How do I output 1 float in 2 channels with HLSL

Started by
6 comments, last by RDragon1 14 years, 10 months ago
In my pixel shader I have a float valued from 0 - 1. I would like to output it over two color channels of the render target to get more than one byte of precision. But I cannot figure out the best way to do it. This code: output.Depth.xy = depth; simply places the same value in both color channels. So, what is the correct way of doing it? Is it necessary to use bit shifts or is there a simpler way?
Advertisement
The correct way of doing this is to use a float render target, such as D3DFMT_R32F (for D3D9).

If for some reason you have to use 1 byte per channel, you can assign the depth as is to one channel and frac(depth*256) to the second.
To only render depth you could turn off color writing and use a depth replace fragment shader
Thank you!

Unfortunately I can't use the float rendertarget. I am using multiple render targets to render output color and a depth/distance value at the same time. And they are required to be of the same type.

And I am still a bit lost.

I want to store the high-precision float in two bytes, and then in my second draw, when the value comes in as a texture, I need to put the float value back together again. How do I do this?

// store the float
float distanceFromViewer = 0.6053; // high-precision number for testing
output.DistanceFromViewer.x = distanceFromViewer;
output.DistanceFromViewer.y = frac(distanceFromViewer*256);

// re-assemble the float from texture:
float4 depthMapInfo = tex2D(DepthMapSampler, input.ScreenPosition);
float distanceFromViewer = ???

The things I try seem to give the incorrect result...

» **Records provided**:

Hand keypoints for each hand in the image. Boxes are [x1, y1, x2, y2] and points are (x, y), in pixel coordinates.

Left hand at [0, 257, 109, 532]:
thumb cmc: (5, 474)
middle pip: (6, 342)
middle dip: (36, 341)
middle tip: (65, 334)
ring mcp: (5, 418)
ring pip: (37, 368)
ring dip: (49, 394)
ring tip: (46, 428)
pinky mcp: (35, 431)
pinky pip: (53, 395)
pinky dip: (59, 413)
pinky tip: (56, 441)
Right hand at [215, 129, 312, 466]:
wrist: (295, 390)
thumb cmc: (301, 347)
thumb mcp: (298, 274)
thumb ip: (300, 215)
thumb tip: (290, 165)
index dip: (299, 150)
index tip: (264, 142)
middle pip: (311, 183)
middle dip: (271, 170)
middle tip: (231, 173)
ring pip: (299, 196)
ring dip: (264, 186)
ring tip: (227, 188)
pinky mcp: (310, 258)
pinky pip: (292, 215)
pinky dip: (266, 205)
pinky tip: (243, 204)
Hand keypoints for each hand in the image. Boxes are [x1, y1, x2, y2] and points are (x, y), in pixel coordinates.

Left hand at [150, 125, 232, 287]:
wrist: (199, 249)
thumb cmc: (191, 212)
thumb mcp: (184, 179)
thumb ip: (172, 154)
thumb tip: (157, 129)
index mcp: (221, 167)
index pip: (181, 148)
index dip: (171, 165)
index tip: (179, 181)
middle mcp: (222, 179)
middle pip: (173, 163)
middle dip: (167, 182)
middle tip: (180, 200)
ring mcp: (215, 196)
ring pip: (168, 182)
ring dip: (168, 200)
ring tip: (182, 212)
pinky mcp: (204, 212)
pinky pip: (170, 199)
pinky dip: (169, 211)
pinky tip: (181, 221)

» **Exercise tasks**:
• A. Which float render target format does the HLSL forum thread suggest for D3D9?
• B. From the HLSL forum thread, repeat word for word the passage starting at "To only render" and ending at "do I do this?".
• C. Carry on the HLSL forum thread from the point where it stops.

» **Replies**:
• A. D3DFMT_R32F

• B.
To only render depth you could turn off color writing and use a depth replace fragment shader
Thank you!

Unfortunately I can't use the float rendertarget. I am using multiple render targets to render output color and a depth/distance value at the same time. And they are required to be of the same type.

And I am still a bit lost.

I want to store the high-precision float in two bytes, and then in my second draw, when the value comes in as a texture, I need to put the float value back together again. How do I do this?

• C.
Quote:Original post by captain_crunch
Thank you!

Unfortunately I can't use the float rendertarget. I am using multiple render targets to render output color and a depth/distance value at the same time. And they are required to be of the same type.


They are required to be the same bit depth, not the same type.

IE. You can use an R32F target and A8R8G8B8 target together since they are both 32 bit.

I have another precision-related problem in the same shader.

The DistanceToViewer value that I read in from the texture gets compared to one that I compute in the vertex shader. So these two numbers need to be the same precision.

But it seems I lose the last decimals somewhere on the way from the vertex shader to the pixel shader.

// vertex shader output:
float DistanceFromViewer : TEXCOORD2;

output.DistanceFromViewer = 0.6503; // test value

Now, when I read this value in the pixel shader, the last decimal is lost, so the number is 0.650!

float distanceFromViewer = input.DistanceFromViewer;

How can this be?
I got it working now with the 16-bit render target.

The second problem was just PIX confusing me. It only shows 3 decimals in the variable and register watch window. After I multiplied with 10000 I could see the missing digits.

Thanks everybody!
Quote:Original post by captain_crunch
...
I am using multiple render targets to render output color and a depth/distance value at the same time.
...


Why aren't you using the depth buffer to output the depth value?

This topic is closed to new replies.